There are many advocates for students learning to code. Yet there are not enough teachers trained in how to effectively teach programming, so many children miss outon this valuable experience. It is not possible in the foreseeable future that the goal of all children having experienced human tutors and teachers can be achieved. AI can change all this. Students can receive support from chatbots with their encyclopedic knowledge of many programming languages and tools. Age-appropriate explanations and support are available 24/7.
With today’s version of chatbots, anyone can create software applications by conversing in everyday language, without needing to learn the technical details of a programming language first. Apps co-created with a chatbot have a much wider range and more impressive capabilities compared to what non-expert programmers can typically create.
Chatbots have been trained with programs that use 3D graphics, process speech input and output, analyze data, incorporate pre-trained machine learning models for computer vision, natural language processing, network communication, and much more.
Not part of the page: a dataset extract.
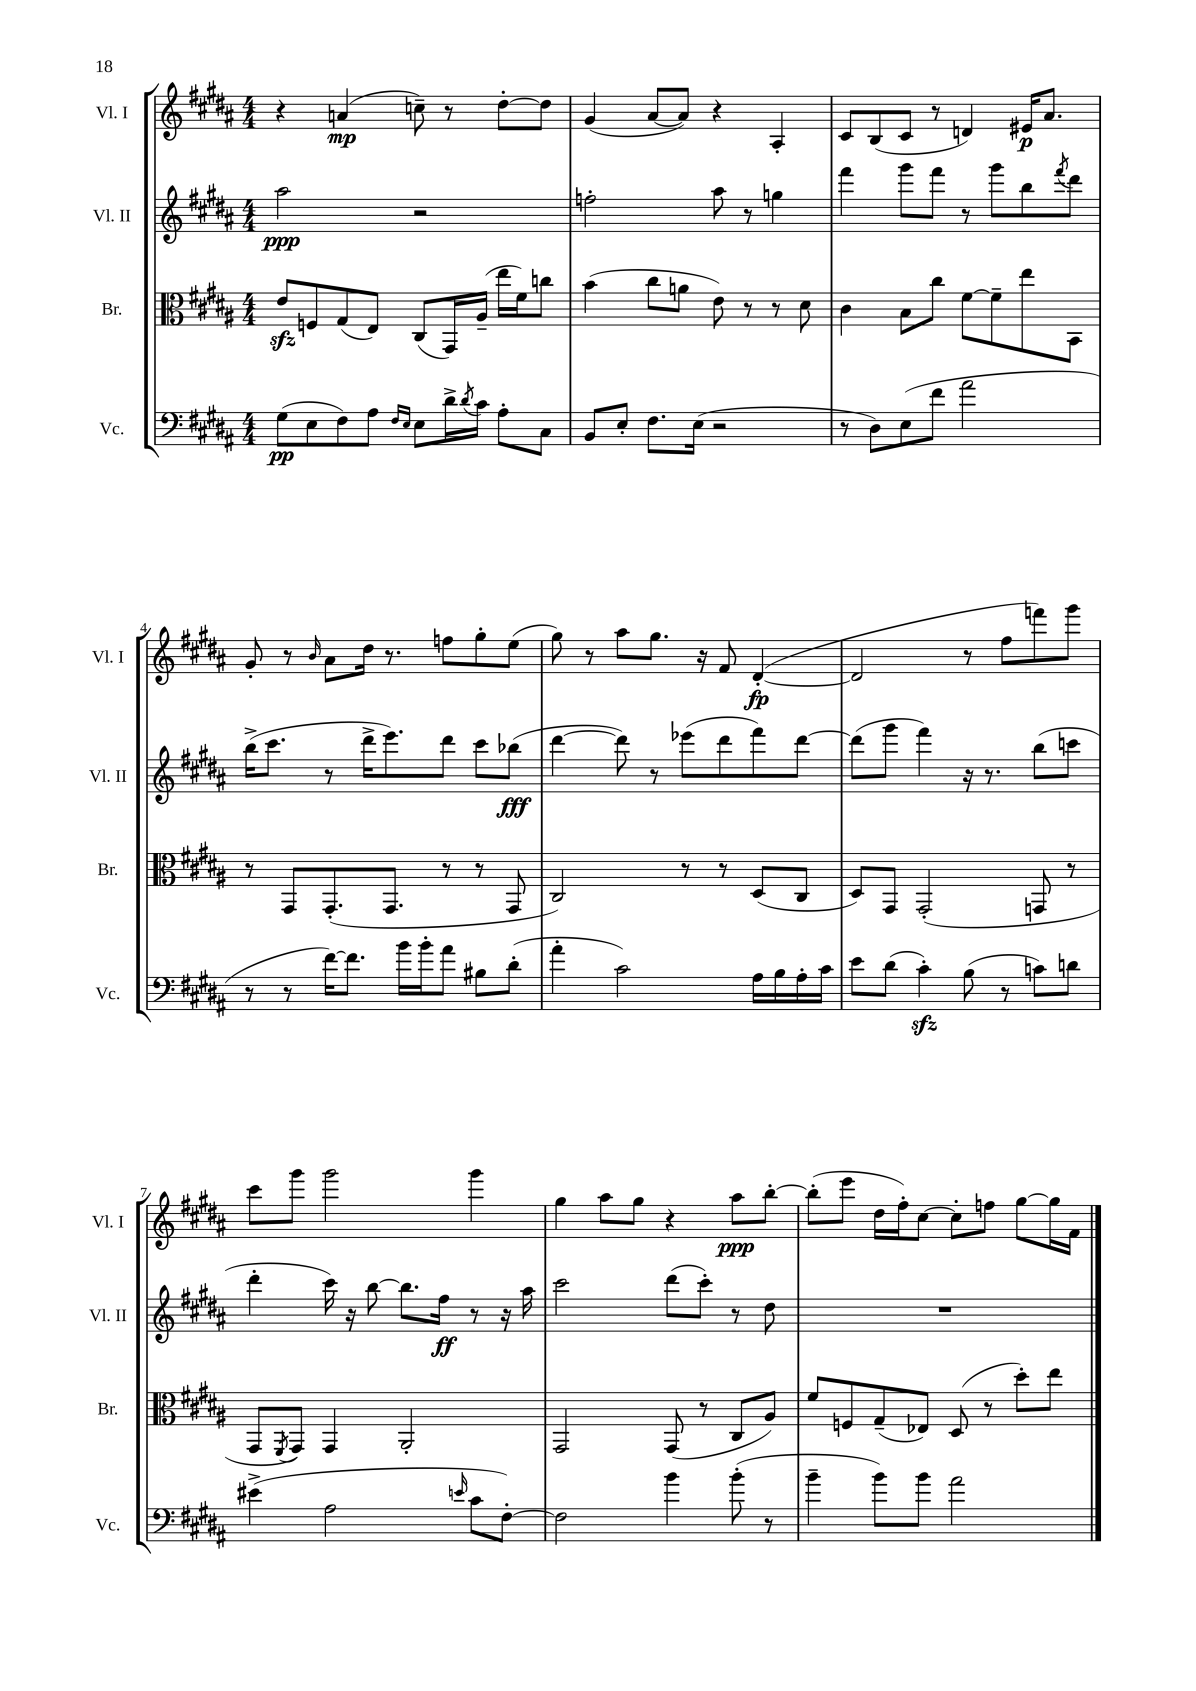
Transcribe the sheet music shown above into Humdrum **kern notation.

This means they know how to create code to do all these things.
This is not to claim that AI is better than human teachers. There is no substitute for a caring, involved adult who is interested in what a young person can do, and who is equipped with knowledge and expertise to guide learners along the path to gain skills and knowledge. However, this can be a both/and conversation where students benefit from interacting with both teachers and chatbots.
The book is not one of those that debates the AI future. It is situated in the kinds of practical uses that you can do now. It is filled with lots of good examples of ways teachers and students can interact with AI in conversations.
In the podcast, I noted that “AI might be giving us another shot to change the learning experiences of kids.” Ken further illustrated this by explaining how AI can help students transcend the typical limits of school projects, pushing the boundaries to create more sophisticated simulations, games, and applications.
While there have been many attempts to do this in apps and websites by Edtech companies for twenty plus years, the results were often uninspiring. What happens when instead of being the user of apps or simulations, the students becomes an active participant in creating them and improving them?